**Written task**
Copy the data word for word, starting at the line that contains "Reference is made to the photograph above. The rotational" and continuing through the end of the data, with both ends included. Leave the pictures out of your copy.
/---
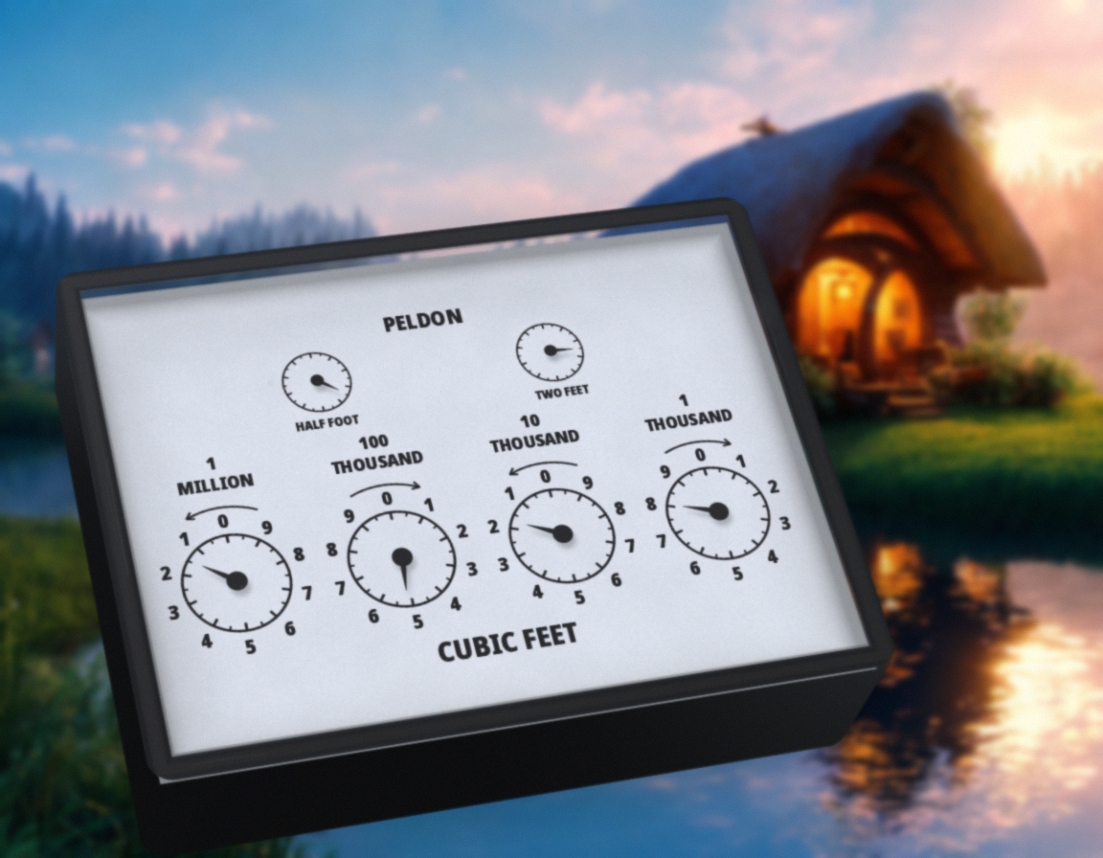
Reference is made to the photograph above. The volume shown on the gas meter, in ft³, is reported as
151800 ft³
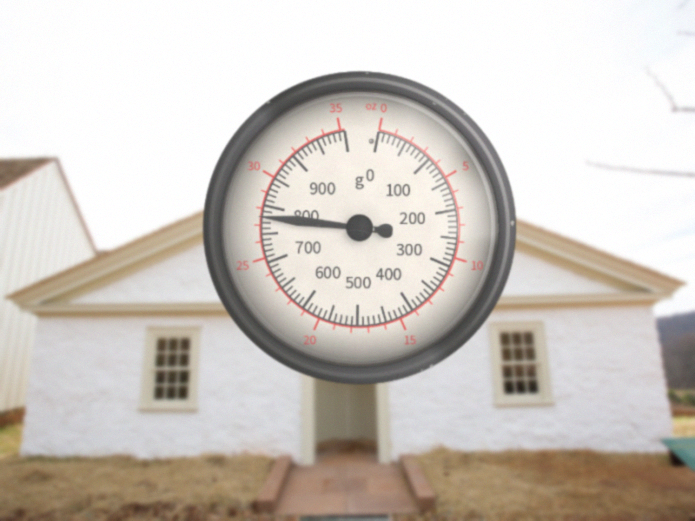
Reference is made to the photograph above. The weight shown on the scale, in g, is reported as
780 g
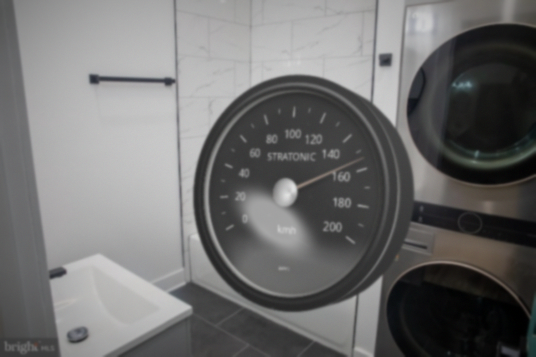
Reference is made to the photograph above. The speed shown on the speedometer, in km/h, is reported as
155 km/h
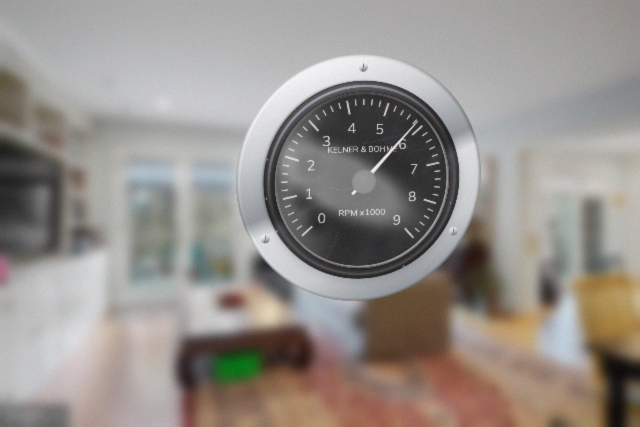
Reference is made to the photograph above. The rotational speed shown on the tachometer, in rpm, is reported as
5800 rpm
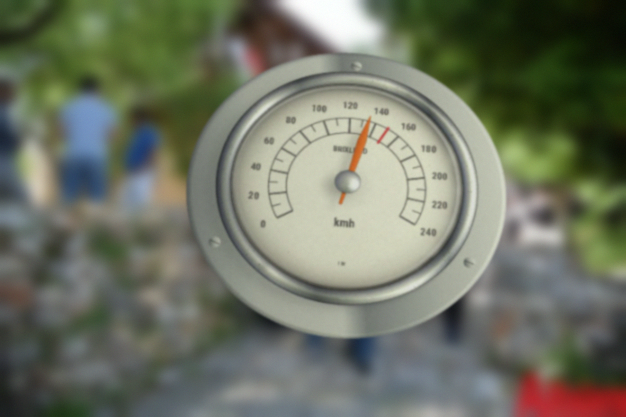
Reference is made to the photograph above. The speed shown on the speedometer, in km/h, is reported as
135 km/h
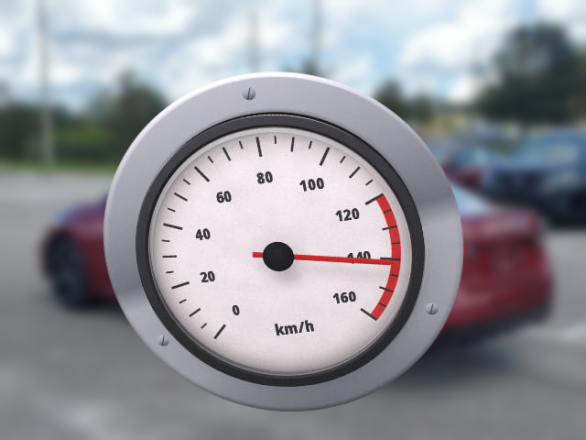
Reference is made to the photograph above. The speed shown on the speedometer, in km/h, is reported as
140 km/h
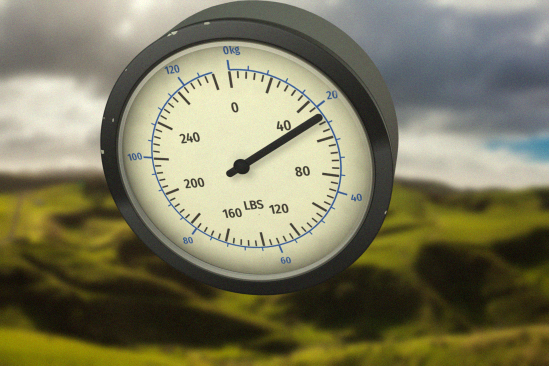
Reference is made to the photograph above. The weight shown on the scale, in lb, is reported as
48 lb
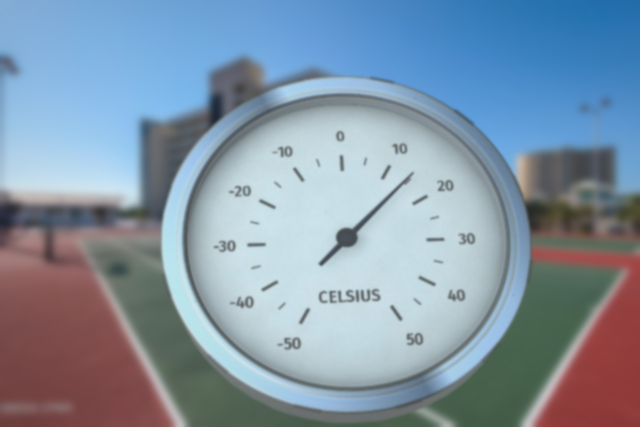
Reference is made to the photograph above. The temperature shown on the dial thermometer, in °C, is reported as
15 °C
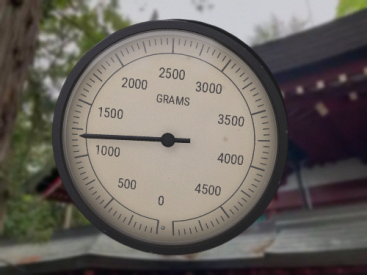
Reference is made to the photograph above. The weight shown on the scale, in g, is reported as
1200 g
\---
**Answer to this problem**
Reference is made to the photograph above. The rotational speed shown on the tachometer, in rpm, is reported as
5800 rpm
Reference is made to the photograph above. The speed shown on the speedometer, in km/h, is reported as
135 km/h
Reference is made to the photograph above. The speed shown on the speedometer, in km/h, is reported as
140 km/h
Reference is made to the photograph above. The weight shown on the scale, in lb, is reported as
48 lb
Reference is made to the photograph above. The temperature shown on the dial thermometer, in °C, is reported as
15 °C
Reference is made to the photograph above. The weight shown on the scale, in g, is reported as
1200 g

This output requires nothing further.